Television

The Good Wife

According to Desperate Housewives,most women lead lives of quiet desperation.

Are we desperate enough to keep watching?

Desperate Housewives, the new ABC prime-time soap (Sundays, 9 p.m. ET), bites into the shiny red apple of American suburbia and finds a worm inside. Is anyone really surprised? After all, at least since Blue Velvet, Hollywood has been mining this territory: the contrast between the glossy, candy-colored surfaces of middle-class life and the fear, rage, and lust roiling beneath. But there’s at least one problem: The placid suburban lifestyle of shows like Desperate Housewives—a world in which whole communities of stay-at-home wives expect to be subsidized in grand style by the labor of their uncomplaining husbands, who in turn expect to come home to spotless mansions—doesn’t exist anymore, at least not in the pure form depicted on this show. Why are we so, well, desperate to satirize a rapidly disappearing slice of American life? Is the recent wave of suburban snarkiness just suburban nostalgia in disguise?

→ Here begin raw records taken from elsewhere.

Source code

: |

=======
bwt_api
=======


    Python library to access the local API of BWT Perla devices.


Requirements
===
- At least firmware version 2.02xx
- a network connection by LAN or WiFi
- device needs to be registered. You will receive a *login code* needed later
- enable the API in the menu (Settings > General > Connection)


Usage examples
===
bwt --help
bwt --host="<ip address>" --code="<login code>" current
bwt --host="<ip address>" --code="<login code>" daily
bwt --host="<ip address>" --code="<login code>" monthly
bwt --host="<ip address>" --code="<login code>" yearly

This summer, two films—Frank Oz’s remake of The Stepford Wives and John Curran’s We Don’t Live Here Anymore—were also set in a strangely anachronistic world, one in which both male and female characters expected women to be homemakers and stay-at-home moms. Though both films are set in the present day, their views of gender difference and the household division of labor are from at least 30, if not 50, years ago. Indeed, The Stepford Wives’ message was simply confusing—don’t move to communities where your husband might have you implanted with a computer chip?— while We Don’t Live Here Anymore felt like a well-acted, well-scripted chamber piece with no sense of history or social context. Similarly, Desperate Housewives plunks us down on Wisteria Lane, a white-trellised cul-de-sac that seems to exist in the middle of nowhere: no state, no town, no regional affiliation. Of course, it could be argued that the setting is deliberately artificial, a laboratory experiment in domestic claustrophobia. But there’s something lazy about this show’s refusal to choose a target. It’s easy to feel feminist when you’re deploring the plight of ‘50s-style birds in a gilded cage. But why do we need to invoke this simplified formula to be interested in exploring women’s lives?

Mary Alice Young (played by Brenda Strong) spends the opening scene picking up her dry cleaning, folding her laundry, and adjusting the pictures on her mantelpiece just so, while she narrates the whole process in a soothing voice-over. Then she goes to her closet, pulls a revolver from a shoebox, and shoots herself in the head. Mary Alice will continue to narrate, Sunset Boulevard-style, from beyond the grave as we meet the four main characters who converge at her wake. There’s Susan Mayer (Teri Hatcher), a divorced single mother with the TV-friendly job of children’s book illustrator; Bree van de Kamp (Marcia Cross), a brittle Martha-Stewart-style control freak who’s driving her family insane; and Gabrielle Solis (Eva Longoria), the sex-starved trophy wife of a wealthy jerk; and Lynette Scavo (Felicity Huffman), a former career woman who’s pretending to be happy as a stay-at-home mother of four. The four women attempt to unravel the mystery of Mary Alice’s suicide: Was she unhappier than she seemed? Is everybody unhappier than they seem? And why is their dead friend’s husband digging up something in the backyard swimming pool?

Desperate Housewives is clearly an attempt on ABC’s part to claw its way up from the position of fourth-place network with a “modern,” HBO-style drama that borrows from the dark comedy of Six Feet Under and the gynocentric plotlines of Sex and the City. (In fact, the show’s male characters are so interchangeable that, when one of them shows up toward the end of the episode mysteriously brandishing a gun, I had to rewind twice to remember who he was.) The programming chief at ABC has called the show “a really fun guilty pleasure and, I think, a real voice about what’s going on in America and the modern woman.” But for some viewers, the guilty pleasure may derive from how different the heroines’ lives are from anything in their own day-to-day experience. In her voice-over account of her last day on earth, the dead narrator tells us she spent it “Pretty much how I spent all my days—quietly polishing the routine of my day until it gleamed with perfection.” As Slate’s Dahlia Lithwick pointed out in her recent discussion of the new “wife-swapping” fad on reality TV, there’s a lot going on in working women’s lives these days. But quiet polishing and gleaming perfection are no longer high on the list.